Catherine Commisso e il ricordo di Rocco B. Commisso nel duomo di Firenze

Grazie a tutti voi che siete oggi qui a salutare Rocco.

Dal profondo del mio cuore vi ringrazio per l’affetto e l’infinito amore che io e i miei figli stiamo ricevendo da tantissime persone.

Queste sono ore di profonda tristezza, di tanti pensieri e ricordi e di grande commozione. 

Rocco non era soltanto una persona eccezionale, una persona molto rara, Rocco è stato un grande esempio nel volere bene agli altri, non solo alla sua famiglia ma a tante persone che ha incontrato nella sua vita. 

Prima di pensare a sé stesso Rocco pensava agli altri e la sua generosità la vedevano tutti quelli chi gli stavano attorno. 

E tutto questo amore per gli altri lo ha portato a fare nella vita tante tante cose, in tanti avranno dei ricordi personali e particolari di Rocco, perché lui parlava e stava con tutti,

E’ partito dall’Italia poco più che bambino, ci è tornato dopo una vita molto difficile e faticosa dove ha conquistato e raggiunto passo dopo passo, tutti gli obiettivi lavorativi che desiderava raggiungere e aveva nella sua testa. 

Io e Rocco ci siamo incontrati molto presto, molto giovani e abbiamo fatto questo cammino per oltre cinquant’anni insieme, con la benedizione di vedere crescere i nostri figli e di vedere anche le imprese che avevamo costruito e di conoscere tante persone. Percorsi di vita e di lavoro basati sempre sulle persone.

Rocco credeva nella famiglia, nei valori e nel lavoro. Sapeva essere diretto e anche deciso e al tempo stesso gentile e disponibile con tutti. 

Ha lasciato un segno che rimarrà per sempre da una parte e dall’altra dell’Oceano, in America e in Italia, un segno profondo nel cuore di tante persone. 

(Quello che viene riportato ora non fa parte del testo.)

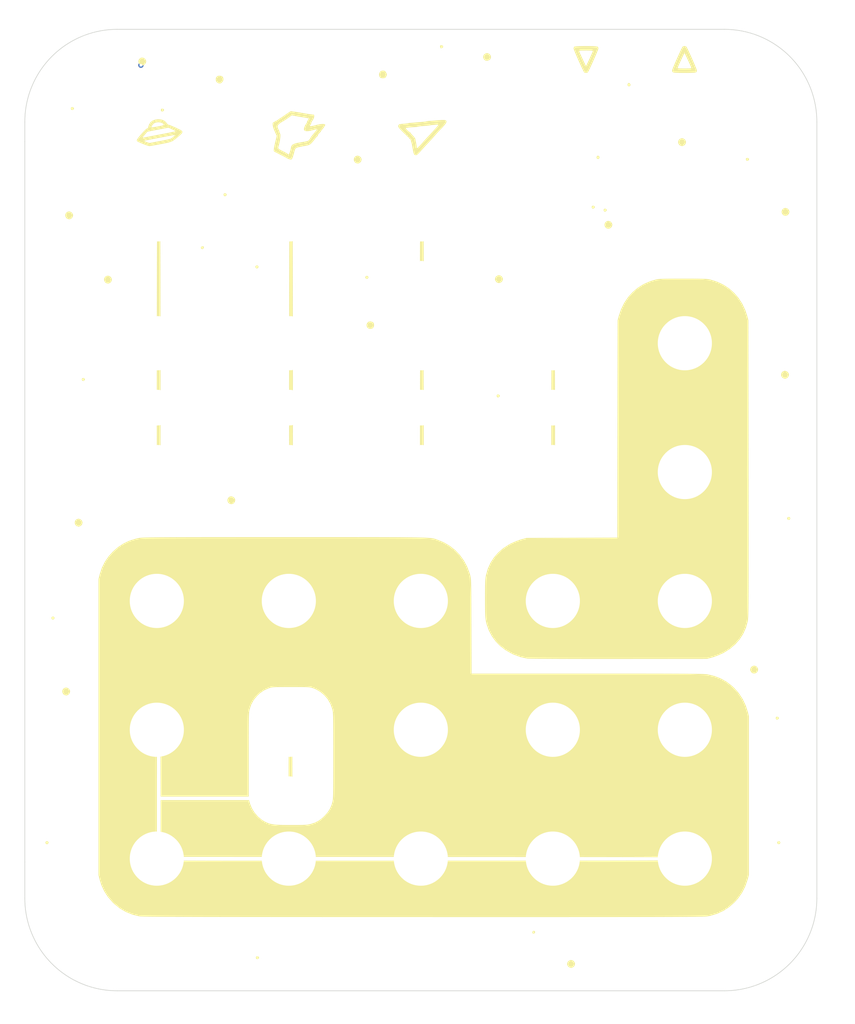
<source format=kicad_pcb>
(kicad_pcb (version 20211014) (generator pcbnew)

  (general
    (thickness 1.6)
  )

  (paper "A3")
  (layers
    (0 "F.Cu" signal)
    (31 "B.Cu" signal)
    (32 "B.Adhes" user "B.Adhesive")
    (33 "F.Adhes" user "F.Adhesive")
    (34 "B.Paste" user)
    (35 "F.Paste" user)
    (36 "B.SilkS" user "B.Silkscreen")
    (37 "F.SilkS" user "F.Silkscreen")
    (38 "B.Mask" user)
    (39 "F.Mask" user)
    (40 "Dwgs.User" user "User.Drawings")
    (41 "Cmts.User" user "User.Comments")
    (42 "Eco1.User" user "User.Eco1")
    (43 "Eco2.User" user "User.Eco2")
    (44 "Edge.Cuts" user)
    (45 "Margin" user)
    (46 "B.CrtYd" user "B.Courtyard")
    (47 "F.CrtYd" user "F.Courtyard")
    (48 "B.Fab" user)
    (49 "F.Fab" user)
    (50 "User.1" user)
    (51 "User.2" user)
    (52 "User.3" user)
    (53 "User.4" user)
    (54 "User.5" user)
    (55 "User.6" user)
    (56 "User.7" user)
    (57 "User.8" user)
    (58 "User.9" user)
  )

  (setup
    (stackup
      (layer "F.SilkS" (type "Top Silk Screen"))
      (layer "F.Paste" (type "Top Solder Paste"))
      (layer "F.Mask" (type "Top Solder Mask") (thickness 0.01))
      (layer "F.Cu" (type "copper") (thickness 0.035))
      (layer "dielectric 1" (type "core") (thickness 1.51) (material "FR4") (epsilon_r 4.5) (loss_tangent 0.02))
      (layer "B.Cu" (type "copper") (thickness 0.035))
      (layer "B.Mask" (type "Bottom Solder Mask") (thickness 0.01))
      (layer "B.Paste" (type "Bottom Solder Paste"))
      (layer "B.SilkS" (type "Bottom Silk Screen"))
      (copper_finish "None")
      (dielectric_constraints no)
    )
    (pad_to_mask_clearance 0)
    (pcbplotparams
      (layerselection 0x00010fc_ffffffff)
      (disableapertmacros false)
      (usegerberextensions true)
      (usegerberattributes false)
      (usegerberadvancedattributes false)
      (creategerberjobfile false)
      (svguseinch false)
      (svgprecision 6)
      (excludeedgelayer true)
      (plotframeref false)
      (viasonmask false)
      (mode 1)
      (useauxorigin false)
      (hpglpennumber 1)
      (hpglpenspeed 20)
      (hpglpendiameter 15.000000)
      (dxfpolygonmode true)
      (dxfimperialunits true)
      (dxfusepcbnewfont true)
      (psnegative false)
      (psa4output false)
      (plotreference true)
      (plotvalue false)
      (plotinvisibletext false)
      (sketchpadsonfab false)
      (subtractmaskfromsilk true)
      (outputformat 1)
      (mirror false)
      (drillshape 0)
      (scaleselection 1)
      (outputdirectory "JLCPCP_TOPLAYER/")
    )
  )

  (net 0 "")
  (net 1 "GND")

  (footprint "MyLibraryFootprints:MyThroughHole" (layer "F.Cu") (at 186 107))

  (footprint "MyLibraryFootprints:MyThroughHole" (layer "F.Cu") (at 186 68))

  (footprint "MyLibraryFootprints:MyThroughHoleLed" (layer "F.Cu") (at 186 97.25))

  (footprint "MyLibraryFootprints:MyThroughHole" (layer "F.Cu") (at 206 146))

  (footprint "MyLibraryFootprints:MyThroughHoleLed" (layer "F.Cu") (at 206 77.75))

  (footprint "MyLibraryFootprints:MyThroughHoleLed" (layer "F.Cu") (at 186 155.75))

  (footprint "MyLibraryFootprints:MyThroughHole" (layer "F.Cu") (at 186 87.5))

  (footprint "MyLibraryFootprints:MyThroughHole" (layer "F.Cu") (at 186 165.5))

  (footprint "MyLibraryFootprints:MyThroughHole" (layer "F.Cu") (at 166 146))

  (footprint "MyLibraryFootprints:MyThroughHole" (layer "F.Cu") (at 206 126.5))

  (footprint "MyLibraryFootprints:MyThroughHole" (layer "F.Cu") (at 226 87.5))

  (footprint "MyLibraryFootprints:MyThroughHole" (layer "F.Cu") (at 166 107))

  (footprint "MyLibraryFootprints:MyThroughHole" (layer "F.Cu") (at 226 68))

  (footprint "MyLibraryFootprints:MyThroughHole" (layer "F.Cu") (at 226 165.5))

  (footprint "MyLibraryFootprints:MyThroughHoleLed" (layer "F.Cu") (at 206 97.25))

  (footprint "MyLibraryFootprints:MyThroughHole" (layer "F.Cu") (at 166 126.5))

  (footprint "MyLibraryFootprints:MyThroughHole" (layer "F.Cu") (at 166 165.5))

  (footprint "MyLibraryFootprints:MyThroughHole" (layer "F.Cu") (at 226 146))

  (footprint "MyLibraryFootprints:MyThroughHole" (layer "F.Cu") (at 206 87.5))

  (footprint "MyLibraryFootprints:MyThroughHole" (layer "F.Cu") (at 246 68))

  (footprint "MyLibraryFootprints:MyThroughHoleLed" (layer "F.Cu") (at 226 97.25))

  (footprint "MyLibraryFootprints:MyThroughHoleLed" (layer "F.Cu") (at 166 97.25))

  (footprint "MyLibraryFootprints:MyThroughHole" (layer "F.Cu") (at 186 146))

  (footprint "MyLibraryFootprints:MyThroughHole" (layer "F.Cu") (at 186 126.5))

  (footprint "MyLibraryFootprints:MyThroughHole" (layer "F.Cu") (at 246 107))

  (footprint "MyLibraryFootprints:MyThroughHole" (layer "F.Cu") (at 166 87.5))

  (footprint "MyLibraryFootprints:MyThroughHole" (layer "F.Cu") (at 206 107))

  (footprint "MyLibraryFootprints:MyThroughHole" (layer "F.Cu") (at 206 165.5))

  (footprint "MyLibraryFootprints:MyThroughHole" (layer "F.Cu") (at 206 68))

  (footprint "MyLibraryFootprints:MyThroughHole" (layer "F.Cu") (at 226 126.5))

  (footprint "MyLibraryFootprints:MyThroughHole" (layer "F.Cu") (at 246 146))

  (footprint "MyLibraryFootprints:MyThroughHole" (layer "F.Cu") (at 246 126.5))

  (footprint "MyLibraryFootprints:MyThroughHole" (layer "F.Cu") (at 246 87.5))

  (footprint "MyLibraryFootprints:MyThroughHole" (layer "F.Cu") (at 226 107))

  (footprint "LOGO" (layer "F.Cu") (at 206 113))

  (footprint "MyLibraryFootprints:MyThroughHole" (layer "F.Cu") (at 166 68))

  (footprint "MyLibraryFootprints:MyThroughHole" (layer "F.Cu") (at 246 165.5))

  (gr_arc (start 146 54) (mid 150.100505 44.100505) (end 160 40) (layer "Edge.Cuts") (width 0.1) (tstamp 00eefb43-ec1e-4fd8-a309-42108e72b337))
  (gr_line (start 160 40) (end 252 40) (layer "Edge.Cuts") (width 0.1) (tstamp 04630d1e-9fcd-42da-9bc3-ff78ea911956))
  (gr_arc (start 160 185.5) (mid 150.100505 181.399495) (end 146 171.5) (layer "Edge.Cuts") (width 0.1) (tstamp 3c136032-34d5-4d5a-8037-5ba1ec9743ef))
  (gr_line (start 146 57) (end 146 166) (layer "Edge.Cuts") (width 0.1) (tstamp 4c4dd505-5d4c-4ec5-8a2e-fdbe4e714dd8))
  (gr_line (start 146 54) (end 146 57) (layer "Edge.Cuts") (width 0.1) (tstamp 749c2133-d3c1-438a-b029-23ecff7f6c84))
  (gr_line (start 146 171.5) (end 146 166) (layer "Edge.Cuts") (width 0.1) (tstamp 7aa26cc8-bbeb-4a38-b412-3aa51746f24c))
  (gr_arc (start 266 171.5) (mid 261.899495 181.399495) (end 252 185.5) (layer "Edge.Cuts") (width 0.1) (tstamp 7e21f8b9-f366-45aa-8432-6c6091dff875))
  (gr_line (start 252 185.5) (end 160 185.5) (layer "Edge.Cuts") (width 0.1) (tstamp 8822af4f-b71e-4484-901a-ce80e0307bc9))
  (gr_line (start 266 54) (end 266 171.5) (layer "Edge.Cuts") (width 0.1) (tstamp 96b092a4-5b1e-45f9-bb1c-1c3ad8eac5fe))
  (gr_arc (start 252 40) (mid 261.899495 44.100505) (end 266 54) (layer "Edge.Cuts") (width 0.1) (tstamp a0f4c31e-cc42-4436-9e52-e14d5765cd9c))

  (via (at 163.59 45.43) (size 0.8) (drill 0.4) (layers "F.Cu" "B.Cu") (free) (net 0) (tstamp 531a26bb-7c37-45c4-afd9-c522018cc6b5))

  (zone (net 1) (net_name "GND") (layer "F.Cu") (tstamp f7c707d6-8370-4aa2-b6a7-4933a7057cfa) (hatch edge 0.508)
    (connect_pads (clearance 0.508))
    (min_thickness 0.254) (filled_areas_thickness no)
    (fill yes (thermal_gap 0.508) (thermal_bridge_width 0.508))
    (polygon
      (pts
        (xy 271.78 190.5)
        (xy 142.24 190.5)
        (xy 142.24 35.56)
        (xy 271.78 35.56)
      )
    )
  )
)

</source>
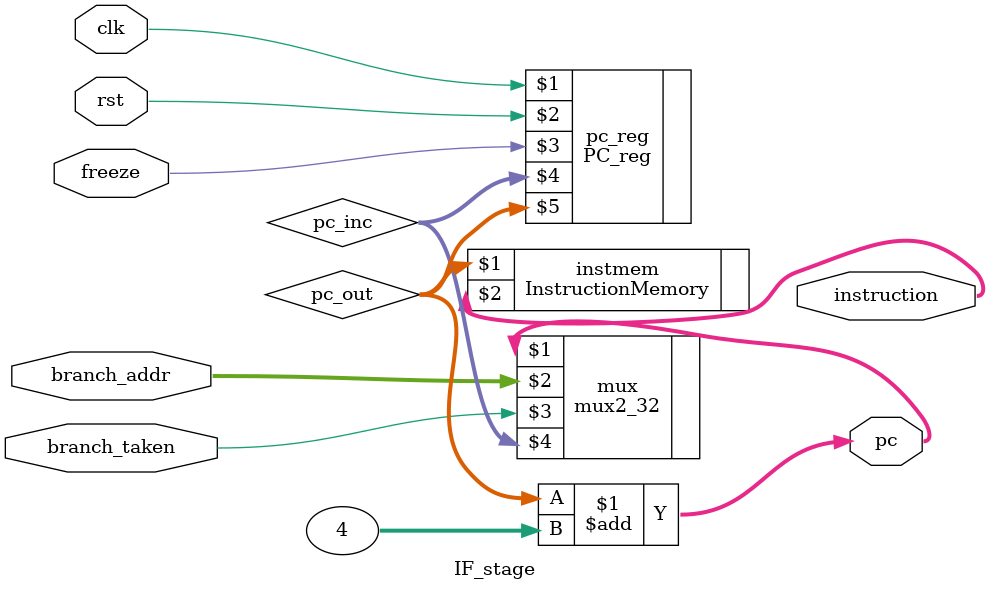
<source format=v>
`timescale 1ns/1ns
module IF_stage(
    input clk, rst, freeze, branch_taken,
    input [31:0] branch_addr,
    output [31:0] pc, instruction
);
    wire [31:0] pc_inc, pc_out;
    
    mux2_32 mux(pc, branch_addr, branch_taken, pc_inc);
    PC_reg pc_reg(clk, rst, freeze, pc_inc, pc_out);
    InstructionMemory instmem(pc_out, instruction);
    assign pc = pc_out + 32'd4;
endmodule

</source>
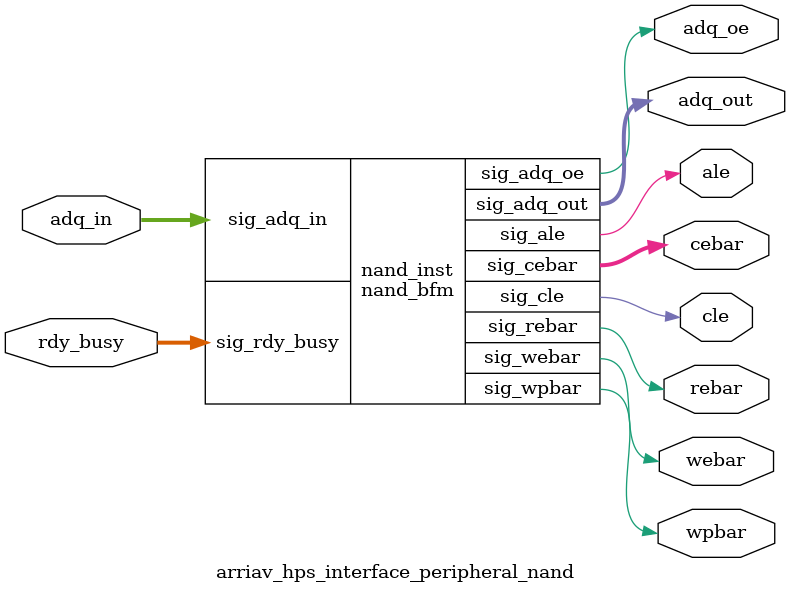
<source format=sv>


module nand_bfm
(
   sig_adq_in,
   sig_rdy_busy,
   sig_wpbar,
   sig_adq_out,
   sig_ale,
   sig_adq_oe,
   sig_rebar,
   sig_cle,
   sig_cebar,
   sig_webar
);

   //--------------------------------------------------------------------------
   // =head1 PINS 
   // =head2 User defined interface
   //--------------------------------------------------------------------------
   input [7 : 0] sig_adq_in;
   input [3 : 0] sig_rdy_busy;
   output sig_wpbar;
   output [7 : 0] sig_adq_out;
   output sig_ale;
   output sig_adq_oe;
   output sig_rebar;
   output sig_cle;
   output [3 : 0] sig_cebar;
   output sig_webar;

   // synthesis translate_off
   import verbosity_pkg::*;
   
   typedef logic [7 : 0] ROLE_adq_in_t;
   typedef logic [3 : 0] ROLE_rdy_busy_t;
   typedef logic ROLE_wpbar_t;
   typedef logic [7 : 0] ROLE_adq_out_t;
   typedef logic ROLE_ale_t;
   typedef logic ROLE_adq_oe_t;
   typedef logic ROLE_rebar_t;
   typedef logic ROLE_cle_t;
   typedef logic [3 : 0] ROLE_cebar_t;
   typedef logic ROLE_webar_t;

   logic [7 : 0] adq_in_in;
   logic [7 : 0] adq_in_local;
   logic [3 : 0] rdy_busy_in;
   logic [3 : 0] rdy_busy_local;
   reg wpbar_temp;
   reg wpbar_out;
   reg [7 : 0] adq_out_temp;
   reg [7 : 0] adq_out_out;
   reg ale_temp;
   reg ale_out;
   reg adq_oe_temp;
   reg adq_oe_out;
   reg rebar_temp;
   reg rebar_out;
   reg cle_temp;
   reg cle_out;
   reg [3 : 0] cebar_temp;
   reg [3 : 0] cebar_out;
   reg webar_temp;
   reg webar_out;

   //--------------------------------------------------------------------------
   // =head1 Public Methods API
   // =pod
   // This section describes the public methods in the application programming
   // interface (API). The application program interface provides methods for 
   // a testbench which instantiates, controls and queries state in this BFM 
   // component. Test programs must only use these public access methods and 
   // events to communicate with this BFM component. The API and module pins
   // are the only interfaces of this component that are guaranteed to be
   // stable. The API will be maintained for the life of the product. 
   // While we cannot prevent a test program from directly accessing internal
   // tasks, functions, or data private to the BFM, there is no guarantee that
   // these will be present in the future. In fact, it is best for the user
   // to assume that the underlying implementation of this component can 
   // and will change.
   // =cut
   //--------------------------------------------------------------------------
   
   event signal_input_adq_in_change;
   event signal_input_rdy_busy_change;
   
   function automatic string get_version();  // public
      // Return BFM version string. For example, version 9.1 sp1 is "9.1sp1" 
      string ret_version = "12.1";
      return ret_version;
   endfunction

   // -------------------------------------------------------
   // adq_in
   // -------------------------------------------------------
   function automatic ROLE_adq_in_t get_adq_in();
   
      // Gets the adq_in input value.
      $sformat(message, "%m: called get_adq_in");
      print(VERBOSITY_DEBUG, message);
      return adq_in_in;
      
   endfunction

   // -------------------------------------------------------
   // rdy_busy
   // -------------------------------------------------------
   function automatic ROLE_rdy_busy_t get_rdy_busy();
   
      // Gets the rdy_busy input value.
      $sformat(message, "%m: called get_rdy_busy");
      print(VERBOSITY_DEBUG, message);
      return rdy_busy_in;
      
   endfunction

   // -------------------------------------------------------
   // wpbar
   // -------------------------------------------------------

   function automatic void set_wpbar (
      ROLE_wpbar_t new_value
   );
      // Drive the new value to wpbar.
      
      $sformat(message, "%m: method called arg0 %0d", new_value); 
      print(VERBOSITY_DEBUG, message);
      
      wpbar_temp = new_value;
   endfunction

   // -------------------------------------------------------
   // adq_out
   // -------------------------------------------------------

   function automatic void set_adq_out (
      ROLE_adq_out_t new_value
   );
      // Drive the new value to adq_out.
      
      $sformat(message, "%m: method called arg0 %0d", new_value); 
      print(VERBOSITY_DEBUG, message);
      
      adq_out_temp = new_value;
   endfunction

   // -------------------------------------------------------
   // ale
   // -------------------------------------------------------

   function automatic void set_ale (
      ROLE_ale_t new_value
   );
      // Drive the new value to ale.
      
      $sformat(message, "%m: method called arg0 %0d", new_value); 
      print(VERBOSITY_DEBUG, message);
      
      ale_temp = new_value;
   endfunction

   // -------------------------------------------------------
   // adq_oe
   // -------------------------------------------------------

   function automatic void set_adq_oe (
      ROLE_adq_oe_t new_value
   );
      // Drive the new value to adq_oe.
      
      $sformat(message, "%m: method called arg0 %0d", new_value); 
      print(VERBOSITY_DEBUG, message);
      
      adq_oe_temp = new_value;
   endfunction

   // -------------------------------------------------------
   // rebar
   // -------------------------------------------------------

   function automatic void set_rebar (
      ROLE_rebar_t new_value
   );
      // Drive the new value to rebar.
      
      $sformat(message, "%m: method called arg0 %0d", new_value); 
      print(VERBOSITY_DEBUG, message);
      
      rebar_temp = new_value;
   endfunction

   // -------------------------------------------------------
   // cle
   // -------------------------------------------------------

   function automatic void set_cle (
      ROLE_cle_t new_value
   );
      // Drive the new value to cle.
      
      $sformat(message, "%m: method called arg0 %0d", new_value); 
      print(VERBOSITY_DEBUG, message);
      
      cle_temp = new_value;
   endfunction

   // -------------------------------------------------------
   // cebar
   // -------------------------------------------------------

   function automatic void set_cebar (
      ROLE_cebar_t new_value
   );
      // Drive the new value to cebar.
      
      $sformat(message, "%m: method called arg0 %0d", new_value); 
      print(VERBOSITY_DEBUG, message);
      
      cebar_temp = new_value;
   endfunction

   // -------------------------------------------------------
   // webar
   // -------------------------------------------------------

   function automatic void set_webar (
      ROLE_webar_t new_value
   );
      // Drive the new value to webar.
      
      $sformat(message, "%m: method called arg0 %0d", new_value); 
      print(VERBOSITY_DEBUG, message);
      
      webar_temp = new_value;
   endfunction

   assign adq_in_in = sig_adq_in;
   assign rdy_busy_in = sig_rdy_busy;
   assign sig_wpbar = wpbar_temp;
   assign sig_adq_out = adq_out_temp;
   assign sig_ale = ale_temp;
   assign sig_adq_oe = adq_oe_temp;
   assign sig_rebar = rebar_temp;
   assign sig_cle = cle_temp;
   assign sig_cebar = cebar_temp;
   assign sig_webar = webar_temp;


   always @(adq_in_in) begin
      if (adq_in_local != adq_in_in)
         -> signal_input_adq_in_change;
      adq_in_local = adq_in_in;
   end
   
   always @(rdy_busy_in) begin
      if (rdy_busy_local != rdy_busy_in)
         -> signal_input_rdy_busy_change;
      rdy_busy_local = rdy_busy_in;
   end
   


// synthesis translate_on

endmodule

module cyclonev_hps_interface_peripheral_nand (
   input  wire [7:0] adq_in,
   input  wire [3:0] rdy_busy,
   output wire       wpbar,
   output wire [7:0] adq_out,
   output wire       ale,
   output wire       adq_oe,
   output wire       rebar,
   output wire       cle,
   output wire [3:0] cebar,
   output wire       webar
);

   nand_bfm nand_inst (
      .sig_adq_in(adq_in),
      .sig_rdy_busy(rdy_busy),
      .sig_wpbar(wpbar),
      .sig_adq_out(adq_out),
      .sig_ale(ale),
      .sig_adq_oe(adq_oe),
      .sig_rebar(rebar),
      .sig_cle(cle),
      .sig_cebar(cebar),
      .sig_webar(webar)
   );

endmodule 

module arriav_hps_interface_peripheral_nand (
   input  wire [7:0] adq_in,
   input  wire [3:0] rdy_busy,
   output wire       wpbar,
   output wire [7:0] adq_out,
   output wire       ale,
   output wire       adq_oe,
   output wire       rebar,
   output wire       cle,
   output wire [3:0] cebar,
   output wire       webar
);

   nand_bfm nand_inst (
      .sig_adq_in(adq_in),
      .sig_rdy_busy(rdy_busy),
      .sig_wpbar(wpbar),
      .sig_adq_out(adq_out),
      .sig_ale(ale),
      .sig_adq_oe(adq_oe),
      .sig_rebar(rebar),
      .sig_cle(cle),
      .sig_cebar(cebar),
      .sig_webar(webar)
   );

endmodule 
</source>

Rocco era anche molto divertente e mi ha fatto sorridere e stare felice davvero tante volte e in certi momenti con la sua passione per la musica, perché a lui piaceva moltissimo suonare la fisarmonica e anche il piano, abbiamo passato momenti speciali così come sono stati speciali tanti momenti della sua e della nostra vita da quando è entrato nel mondo del calcio, con la sua Fiorentina.

Rocco voleva restituire alla sua terra e al gioco del calcio, tutto quello che gli avevano saputo dare. 

Così arrivati a Firenze, ha anche pensato a dare una casa per la Fiorentina, una casa che porta e porterà il suo nome: il Rocco B. Commisso Viola Park.

Una casa che in quasi cento anni di storia del club nessuno aveva mai saputo realizzare, dove unire tutte le squadre, i ragazzi e le ragazze, gli staff e i dipendenti. 

Rocco era una persona molto semplice e molto affettuosa, dal suo arrivo ha chiamato ‘figli’ tutti i suoi amati calciatori, ha abbracciato chi lavorava nel club, ha dato fiducia a chi lo meritava. 

Rocco non si è mai fermato davanti alle difficoltà e ha sempre combattuto per riuscire a fare qualcosa di importante con tanta forza e volontà, Rocco è riuscito a trasformare i suoi sogni e quelli di tanti altri in realtà. 

Nella sua vita ha fatto così tante cose che riuscire a portare avanti senza di lui tutte le sue attività sarà uno sforzo molto grande ma io e la mia famiglia e le persone che sono a noi vicine, continueremo a portare avanti quello che lui ha iniziato a fare con la stessa determinazione e con lo stesso amore. 

Ho tanti ricordi qui a Firenze, tutti con Rocco e li voglio tenere stretti, ben impressi nella mia memoria e nel mio cuore. Ma sono contenta che tutti voi lo abbiate conosciuto esattamente com’era e per come si faceva chiamare…semplicemente: Rocco.

Grazie a tutti per essere qui con noi.